(Beginning of Extracted data)

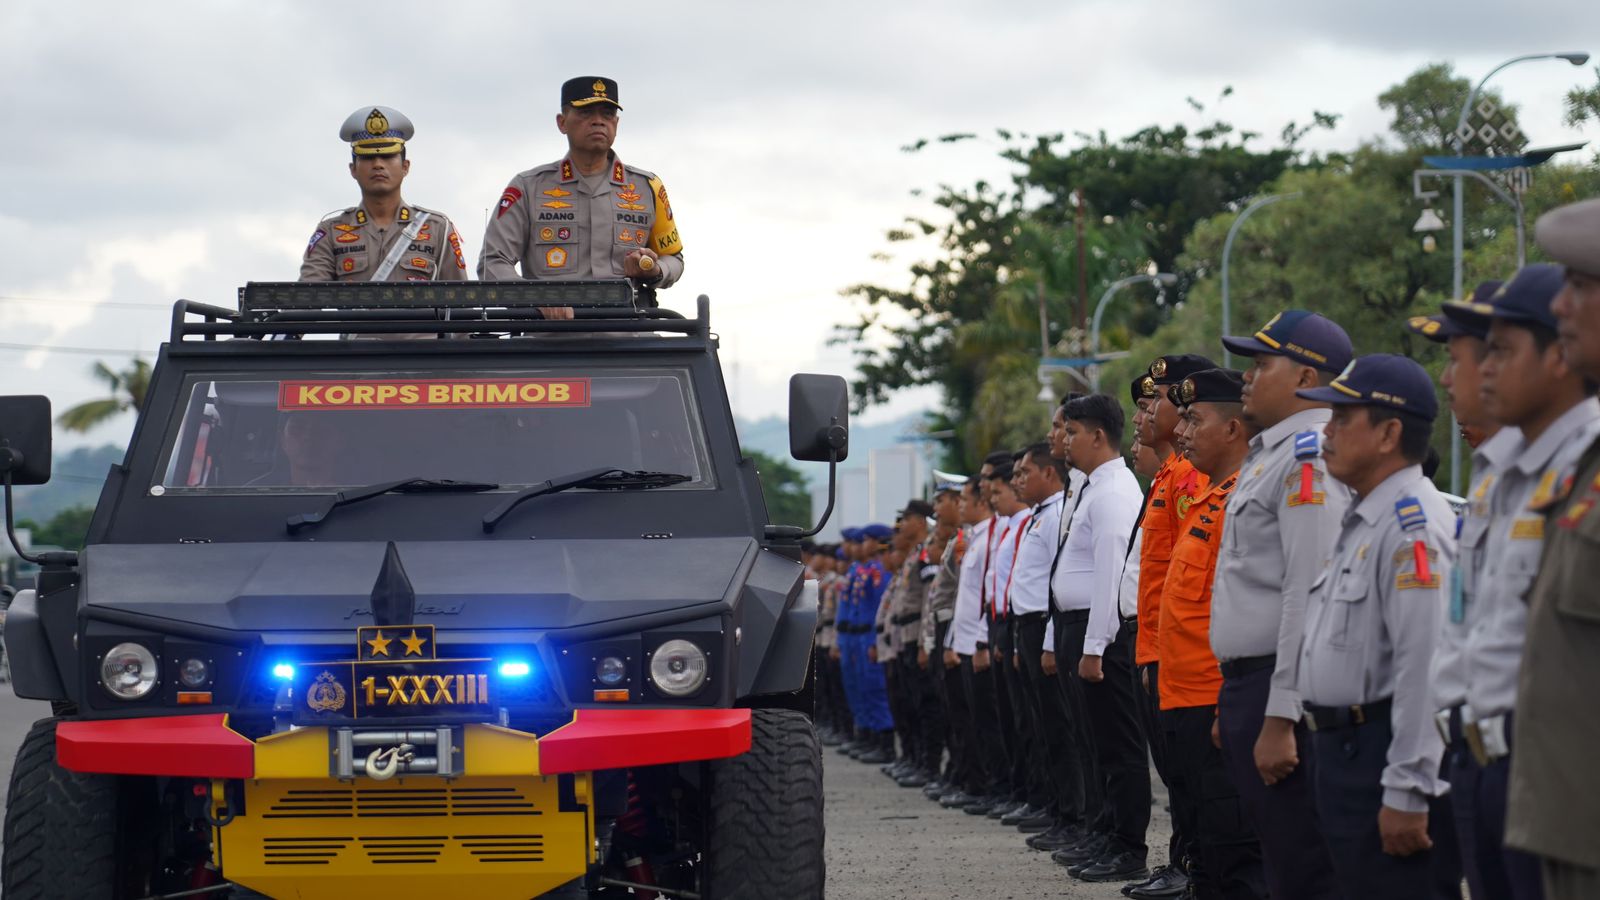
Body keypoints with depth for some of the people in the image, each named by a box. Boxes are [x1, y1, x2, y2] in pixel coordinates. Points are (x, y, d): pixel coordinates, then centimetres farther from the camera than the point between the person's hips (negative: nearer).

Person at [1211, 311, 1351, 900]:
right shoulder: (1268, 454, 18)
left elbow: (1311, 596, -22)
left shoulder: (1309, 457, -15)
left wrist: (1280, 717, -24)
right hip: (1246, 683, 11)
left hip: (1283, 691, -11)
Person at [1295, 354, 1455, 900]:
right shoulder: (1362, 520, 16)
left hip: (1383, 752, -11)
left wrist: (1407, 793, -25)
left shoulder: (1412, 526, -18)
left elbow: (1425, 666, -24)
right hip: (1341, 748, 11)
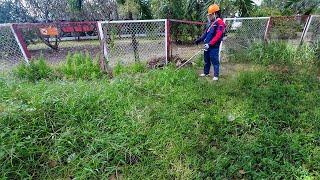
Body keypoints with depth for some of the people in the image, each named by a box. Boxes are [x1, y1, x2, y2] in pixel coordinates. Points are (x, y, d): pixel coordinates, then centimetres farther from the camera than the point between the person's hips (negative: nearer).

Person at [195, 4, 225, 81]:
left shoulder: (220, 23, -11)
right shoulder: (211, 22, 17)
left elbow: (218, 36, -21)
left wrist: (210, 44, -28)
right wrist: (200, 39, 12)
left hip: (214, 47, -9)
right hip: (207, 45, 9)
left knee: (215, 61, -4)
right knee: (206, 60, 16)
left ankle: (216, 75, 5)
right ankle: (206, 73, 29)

(End of Extracted data)

--- Instructions for the task ---
Please give again the entries word for word, starting at the first line and ending with the line that contains "left wrist: (210, 44, -28)"; include both of those lines but none of the pictures.

--- Solution for this problem ---
Body keypoints with depth for some of the people in the image, each named by a box. Boxes are [x1, y1, x2, y2] in pixel coordinates. Points are (x, y, d): pixel coordinates, then centimetres farther from the camera than the point between the person's hips (negative: nearer).

Person at [1211, 311, 1351, 900]:
right shoulder: (1268, 454, 18)
left elbow: (1311, 596, -22)
left shoulder: (1309, 457, -15)
left wrist: (1280, 717, -24)
right hip: (1246, 683, 11)
left hip: (1283, 691, -11)
Person at [1295, 354, 1455, 900]:
right shoulder: (1362, 520, 16)
left hip: (1383, 752, -11)
left wrist: (1407, 793, -25)
left shoulder: (1412, 526, -18)
left elbow: (1425, 666, -24)
right hip: (1341, 748, 11)
Body keypoints with depth for some of the people in the image, each named by a box. Boxes are [x1, y1, x2, y2] in pixel coordinates. Points are (x, y, d): pixel coordinates, then centimetres farther from the camera than the point between the person's hips (negative: nearer).

Person at [195, 4, 225, 81]:
left shoulder: (220, 23, -11)
right shoulder: (211, 22, 17)
left elbow: (218, 36, -21)
left wrist: (210, 44, -28)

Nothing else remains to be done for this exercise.